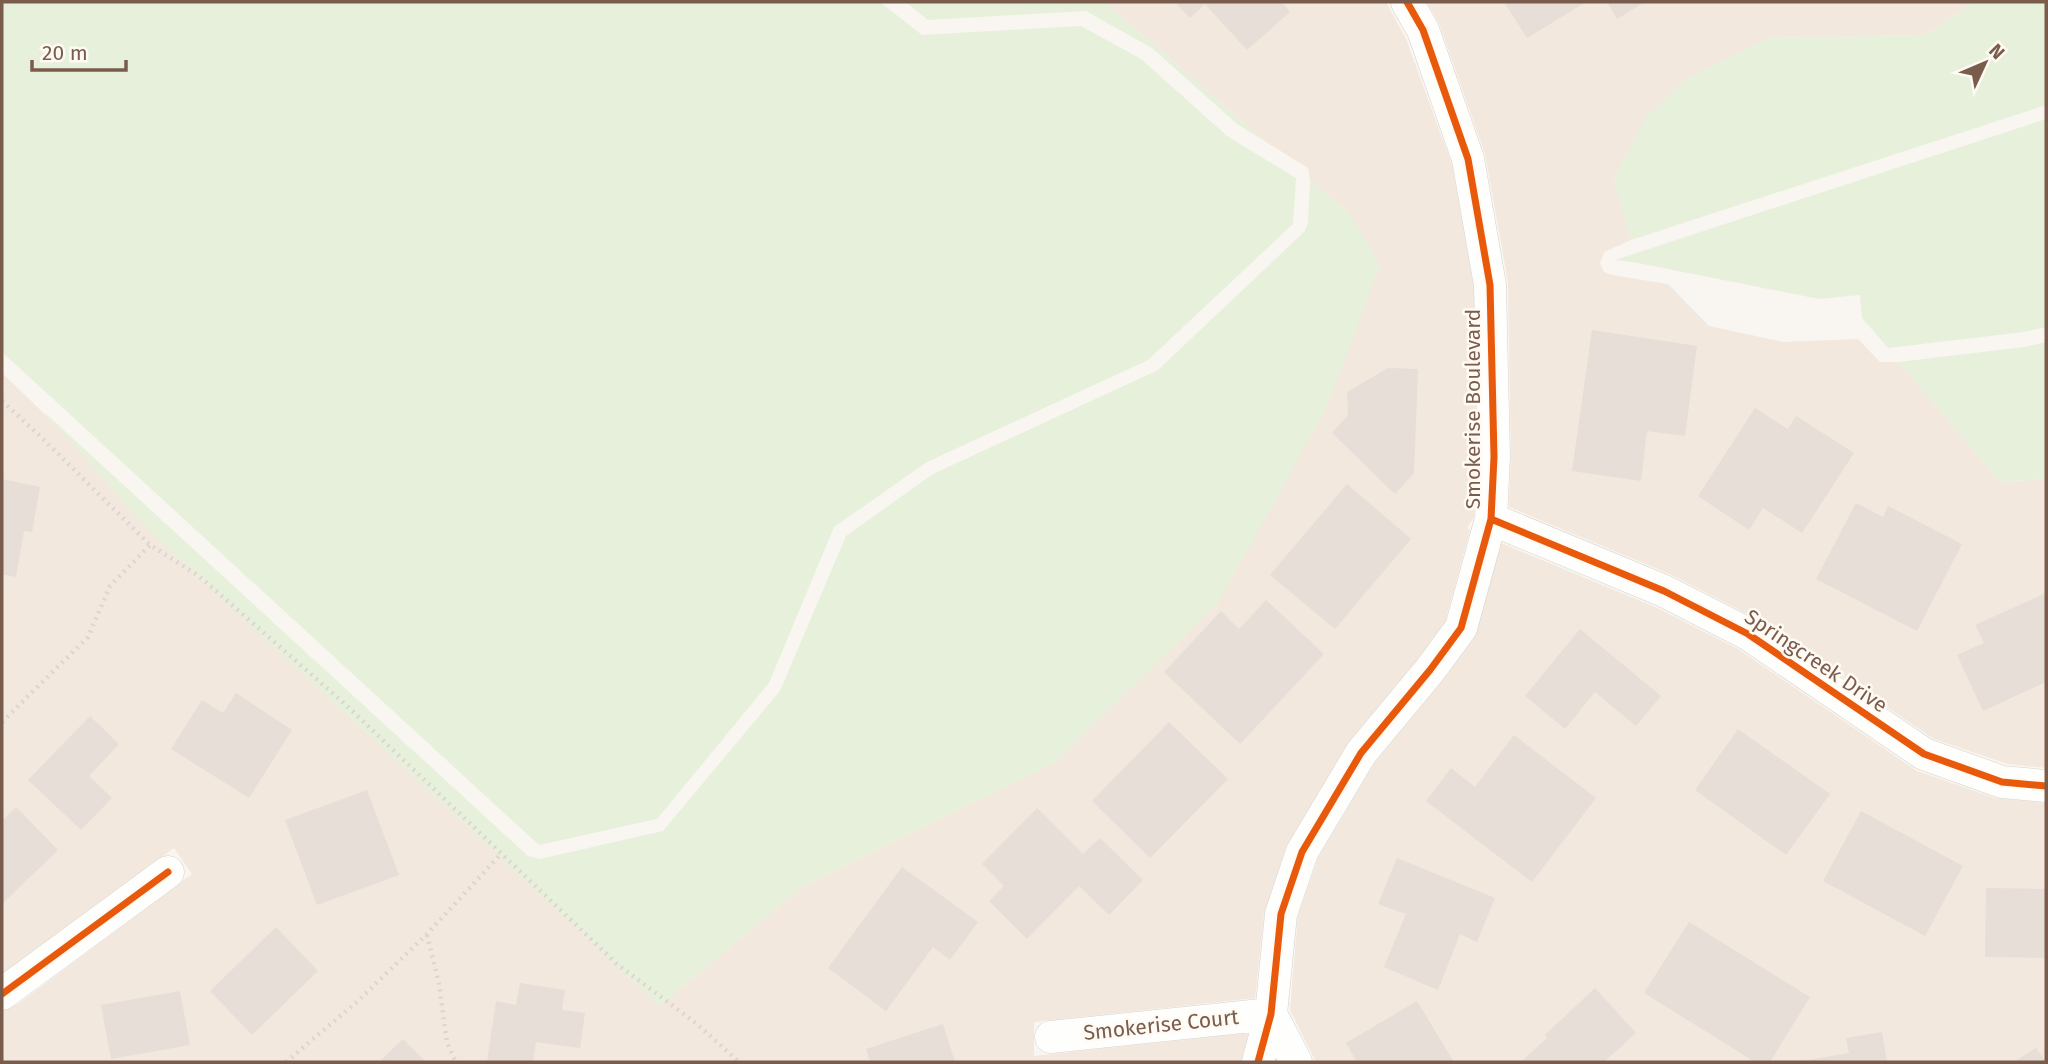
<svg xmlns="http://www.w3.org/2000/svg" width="2048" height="1064" font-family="'Fira Sans',sans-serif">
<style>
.residential{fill:#f2e8de}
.green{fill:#e7f0db}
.building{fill:#e6ded7}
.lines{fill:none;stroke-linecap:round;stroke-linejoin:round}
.minor-casing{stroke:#d7d1cb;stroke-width:33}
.path{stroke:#dcd5d0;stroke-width:4.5;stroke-dasharray:2 5;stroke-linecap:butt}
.minor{stroke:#fefefd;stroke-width:32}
.cycleway-casing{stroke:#fffaf3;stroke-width:11}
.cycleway{stroke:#e8590c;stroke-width:7}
.labels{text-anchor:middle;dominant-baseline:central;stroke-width:5;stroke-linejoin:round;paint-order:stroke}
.street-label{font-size:21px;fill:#7a5c4d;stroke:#fffaf3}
</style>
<rect width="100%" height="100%" fill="#f9f5f0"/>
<path class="residential" d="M1104,2h282l20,37 46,126 22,123 2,170 -2,59 -7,11 3,2 -25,92 -28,38 -69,83 -61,102 -23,69 -9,84 -221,24v34l215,-23 -8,29h-1239v-51l16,-7 174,-130 -18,-26 -172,128v-603l658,633 143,-120 251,-123 164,-160 132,-389 -40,-34 -2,-12 -42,-26z
M1427,2h548l-50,33 -157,3 -154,139 17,63 -27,12 -4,12 4,8 8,3 56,9 41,42 75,16 74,-3 22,23h19l101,120 46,-3v289l-38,-4 -74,-25 -177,-120 -85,-44 -163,-68 2,-53 -3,-172 -23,-128 -46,-131z
M1501,543l154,64 83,42 179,122 78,27 51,5v259h-730l-26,-52 8,-95 20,-57 57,-96 68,-82 31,-44z"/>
<path class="green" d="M2,2h878l42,33 159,-9 60,33 86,77 69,42 -3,46 -145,136 -221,102 -93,65 -65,156 -112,136 -118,26 -537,-493z
M906,2h198l162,140 -29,-18 -85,-76 -66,-37 -158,9z
M1975,2h71v103l-415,135 -17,-62 32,-61 41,-39 81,-40 157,-3z
M2046,119v208l-22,5 -136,16 -26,-30 -2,-23 -41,4 -181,-36 -23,-3z
M1310,180l40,34 30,52 -53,141 -109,196 -164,160 -251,123 -143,120 -510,-474 -106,-120 484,444 12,3 123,-28 117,-140 66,-155 87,-62 225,-104 147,-139 3,-8z
M2046,342v137l-46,3 -101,-120 125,-15z"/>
<path class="building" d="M1175,2h107l8,10 -43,38 -42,-46 -15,14z
M1504,2h82l-59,36z
M1607,2h38l-28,17z
M1592,330l105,16 -12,90 -38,-5 -6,50 -69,-10z
M1388,368l30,1 -4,104 -19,21 -63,-61 16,-18 -1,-23z
M1755,408l33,21 8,-13 58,37 -52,80 -39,-25 -14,22 -51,-34z
M2,479l38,8 -8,45 -8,-1 -8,46 -14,-3z
M1347,484l64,55 -76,90 -65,-54z
M1856,503l27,14 5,-11 74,38 -45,87 -101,-52z
M2046,593v89l-63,29 -26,-56 27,-12 -9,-18z
M1266,600l58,54 -84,90 -76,-72 57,-61 18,18z
M1580,629l81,67 -25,30 -41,-34 -30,37 -40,-33z
M236,693l56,37 -43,68 -78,-49 31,-49 21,13z
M90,716l29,28 -30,32 23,22 -31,32 -53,-50z
M1169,722l59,57 -78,79 -58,-57z
M1738,729l92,65 -44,61 -91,-65z
M1514,735l82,63 -64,84 -106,-81 25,-33 24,19z
M367,790l32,85 -82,30 -32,-85z
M16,807l42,43 -56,54v-83z
M1037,808l46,46 17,-16 43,42 -34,35 -30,-29 -52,53 -38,-38 15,-15 -22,-22z
M1861,811l102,55 -38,70 -102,-55z
M1397,858l98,40 -18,44 -17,-8 -22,56 -54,-23 22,-53 -28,-10z
M902,867l76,55 -28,38 -17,-13 -47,64 -58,-43z
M1986,888l60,1v69l-61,-1z
M1689,922l121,75 -40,65h-15l-111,-69z
M276,927l42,44 -66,64 -42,-44z
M520,983l45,7 -3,20 23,3 -5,35 -44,-6 -3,20h-46l9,-61 20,4z
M1595,988l41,45 -32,29h-79l-2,-2 24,-22 -2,-3z
M180,991l10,54 -79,14 -10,-54z
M1417,1001l37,61h-97l-11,-19z
M943,1024l12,38h-85l-4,-13z
M1882,1032l5,30h-90l52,-9 -3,-15z
M403,1039l23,23h-47z
M2036,1048l10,14h-32z"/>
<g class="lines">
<g class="minor-casing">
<path id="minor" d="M1491,519l173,72 84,43 176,120 78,28 44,4
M2,994l166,-122
M1271,1014l25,48
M1051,1037l220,-23
M1258,1062l13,-48 10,-100 21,-62 59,-99 69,-83 31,-42 30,-109 3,-62 -4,-172 -22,-126 -45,-129 -16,-28"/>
</g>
<path class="path" d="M2,401l38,35 110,109 49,31 146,128 272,260 80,60 42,38
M2,722l86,-85 22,-51 40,-41
M427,935l12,49 8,59 9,19
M286,1062l72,-61 69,-67 74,-80"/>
<use href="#minor" class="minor"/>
<g class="cycleway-casing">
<path id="cycleway" d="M1491,519l173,72 84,43 176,120 78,28 44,4
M2,994l166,-122
M1258,1062l13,-48 10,-100 21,-62 59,-99 69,-83 31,-42 30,-109 3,-62 -4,-172 -22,-126 -45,-129 -16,-28"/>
</g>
<use href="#cycleway" class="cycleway"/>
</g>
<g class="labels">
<g class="street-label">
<text transform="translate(1473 409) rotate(-90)">Smokerise Boulevard</text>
<text transform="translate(1816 661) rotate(34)">Springcreek Drive</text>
<text transform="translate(1161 1025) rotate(-6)">Smokerise Court</text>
</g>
</g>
<rect width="2048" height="1064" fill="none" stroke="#7a5c4d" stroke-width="7"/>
<g transform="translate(1985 63) rotate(46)" stroke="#fffaf3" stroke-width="5" paint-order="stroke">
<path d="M0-5L12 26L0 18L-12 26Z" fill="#7a5c4d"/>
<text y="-10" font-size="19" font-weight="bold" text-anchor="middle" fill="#7a5c4d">N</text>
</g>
<path d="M32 60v10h94v-10" fill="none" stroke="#7a5c4d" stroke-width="3.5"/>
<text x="42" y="60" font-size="21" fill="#7a5c4d" stroke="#fffaf3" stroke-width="5" paint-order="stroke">20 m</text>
</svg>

- _TASK GOAL_: Type out all the records verbatim, minus images.

- _ANSWER TO THIS EXERCISE_:
<svg xmlns="http://www.w3.org/2000/svg" width="2048" height="1064" font-family="'Fira Sans',sans-serif">
<style>
.residential{fill:#f2e8de}
.green{fill:#e7f0db}
.building{fill:#e6ded7}
.lines{fill:none;stroke-linecap:round;stroke-linejoin:round}
.minor-casing{stroke:#d7d1cb;stroke-width:33}
.path{stroke:#dcd5d0;stroke-width:4.5;stroke-dasharray:2 5;stroke-linecap:butt}
.minor{stroke:#fefefd;stroke-width:32}
.cycleway-casing{stroke:#fffaf3;stroke-width:11}
.cycleway{stroke:#e8590c;stroke-width:7}
.labels{text-anchor:middle;dominant-baseline:central;stroke-width:5;stroke-linejoin:round;paint-order:stroke}
.street-label{font-size:21px;fill:#7a5c4d;stroke:#fffaf3}
</style>
<rect width="100%" height="100%" fill="#f9f5f0"/>
<path class="residential" d="M1104,2h282l20,37 46,126 22,123 2,170 -2,59 -7,11 3,2 -25,92 -28,38 -69,83 -61,102 -23,69 -9,84 -221,24v34l215,-23 -8,29h-1239v-51l16,-7 174,-130 -18,-26 -172,128v-603l658,633 143,-120 251,-123 164,-160 132,-389 -40,-34 -2,-12 -42,-26z
M1427,2h548l-50,33 -157,3 -154,139 17,63 -27,12 -4,12 4,8 8,3 56,9 41,42 75,16 74,-3 22,23h19l101,120 46,-3v289l-38,-4 -74,-25 -177,-120 -85,-44 -163,-68 2,-53 -3,-172 -23,-128 -46,-131z
M1501,543l154,64 83,42 179,122 78,27 51,5v259h-730l-26,-52 8,-95 20,-57 57,-96 68,-82 31,-44z"/>
<path class="green" d="M2,2h878l42,33 159,-9 60,33 86,77 69,42 -3,46 -145,136 -221,102 -93,65 -65,156 -112,136 -118,26 -537,-493z
M906,2h198l162,140 -29,-18 -85,-76 -66,-37 -158,9z
M1975,2h71v103l-415,135 -17,-62 32,-61 41,-39 81,-40 157,-3z
M2046,119v208l-22,5 -136,16 -26,-30 -2,-23 -41,4 -181,-36 -23,-3z
M1310,180l40,34 30,52 -53,141 -109,196 -164,160 -251,123 -143,120 -510,-474 -106,-120 484,444 12,3 123,-28 117,-140 66,-155 87,-62 225,-104 147,-139 3,-8z
M2046,342v137l-46,3 -101,-120 125,-15z"/>
<path class="building" d="M1175,2h107l8,10 -43,38 -42,-46 -15,14z
M1504,2h82l-59,36z
M1607,2h38l-28,17z
M1592,330l105,16 -12,90 -38,-5 -6,50 -69,-10z
M1388,368l30,1 -4,104 -19,21 -63,-61 16,-18 -1,-23z
M1755,408l33,21 8,-13 58,37 -52,80 -39,-25 -14,22 -51,-34z
M2,479l38,8 -8,45 -8,-1 -8,46 -14,-3z
M1347,484l64,55 -76,90 -65,-54z
M1856,503l27,14 5,-11 74,38 -45,87 -101,-52z
M2046,593v89l-63,29 -26,-56 27,-12 -9,-18z
M1266,600l58,54 -84,90 -76,-72 57,-61 18,18z
M1580,629l81,67 -25,30 -41,-34 -30,37 -40,-33z
M236,693l56,37 -43,68 -78,-49 31,-49 21,13z
M90,716l29,28 -30,32 23,22 -31,32 -53,-50z
M1169,722l59,57 -78,79 -58,-57z
M1738,729l92,65 -44,61 -91,-65z
M1514,735l82,63 -64,84 -106,-81 25,-33 24,19z
M367,790l32,85 -82,30 -32,-85z
M16,807l42,43 -56,54v-83z
M1037,808l46,46 17,-16 43,42 -34,35 -30,-29 -52,53 -38,-38 15,-15 -22,-22z
M1861,811l102,55 -38,70 -102,-55z
M1397,858l98,40 -18,44 -17,-8 -22,56 -54,-23 22,-53 -28,-10z
M902,867l76,55 -28,38 -17,-13 -47,64 -58,-43z
M1986,888l60,1v69l-61,-1z
M1689,922l121,75 -40,65h-15l-111,-69z
M276,927l42,44 -66,64 -42,-44z
M520,983l45,7 -3,20 23,3 -5,35 -44,-6 -3,20h-46l9,-61 20,4z
M1595,988l41,45 -32,29h-79l-2,-2 24,-22 -2,-3z
M180,991l10,54 -79,14 -10,-54z
M1417,1001l37,61h-97l-11,-19z
M943,1024l12,38h-85l-4,-13z
M1882,1032l5,30h-90l52,-9 -3,-15z
M403,1039l23,23h-47z
M2036,1048l10,14h-32z"/>
<g class="lines">
<g class="minor-casing">
<path id="minor" d="M1491,519l173,72 84,43 176,120 78,28 44,4
M2,994l166,-122
M1271,1014l25,48
M1051,1037l220,-23
M1258,1062l13,-48 10,-100 21,-62 59,-99 69,-83 31,-42 30,-109 3,-62 -4,-172 -22,-126 -45,-129 -16,-28"/>
</g>
<path class="path" d="M2,401l38,35 110,109 49,31 146,128 272,260 80,60 42,38
M2,722l86,-85 22,-51 40,-41
M427,935l12,49 8,59 9,19
M286,1062l72,-61 69,-67 74,-80"/>
<use href="#minor" class="minor"/>
<g class="cycleway-casing">
<path id="cycleway" d="M1491,519l173,72 84,43 176,120 78,28 44,4
M2,994l166,-122
M1258,1062l13,-48 10,-100 21,-62 59,-99 69,-83 31,-42 30,-109 3,-62 -4,-172 -22,-126 -45,-129 -16,-28"/>
</g>
<use href="#cycleway" class="cycleway"/>
</g>
<g class="labels">
<g class="street-label">
<text transform="translate(1473 409) rotate(-90)">Smokerise Boulevard</text>
<text transform="translate(1816 661) rotate(34)">Springcreek Drive</text>
<text transform="translate(1161 1025) rotate(-6)">Smokerise Court</text>
</g>
</g>
<rect width="2048" height="1064" fill="none" stroke="#7a5c4d" stroke-width="7"/>
<g transform="translate(1985 63) rotate(46)" stroke="#fffaf3" stroke-width="5" paint-order="stroke">
<path d="M0-5L12 26L0 18L-12 26Z" fill="#7a5c4d"/>
<text y="-10" font-size="19" font-weight="bold" text-anchor="middle" fill="#7a5c4d">N</text>
</g>
<path d="M32 60v10h94v-10" fill="none" stroke="#7a5c4d" stroke-width="3.5"/>
<text x="42" y="60" font-size="21" fill="#7a5c4d" stroke="#fffaf3" stroke-width="5" paint-order="stroke">20 m</text>
</svg>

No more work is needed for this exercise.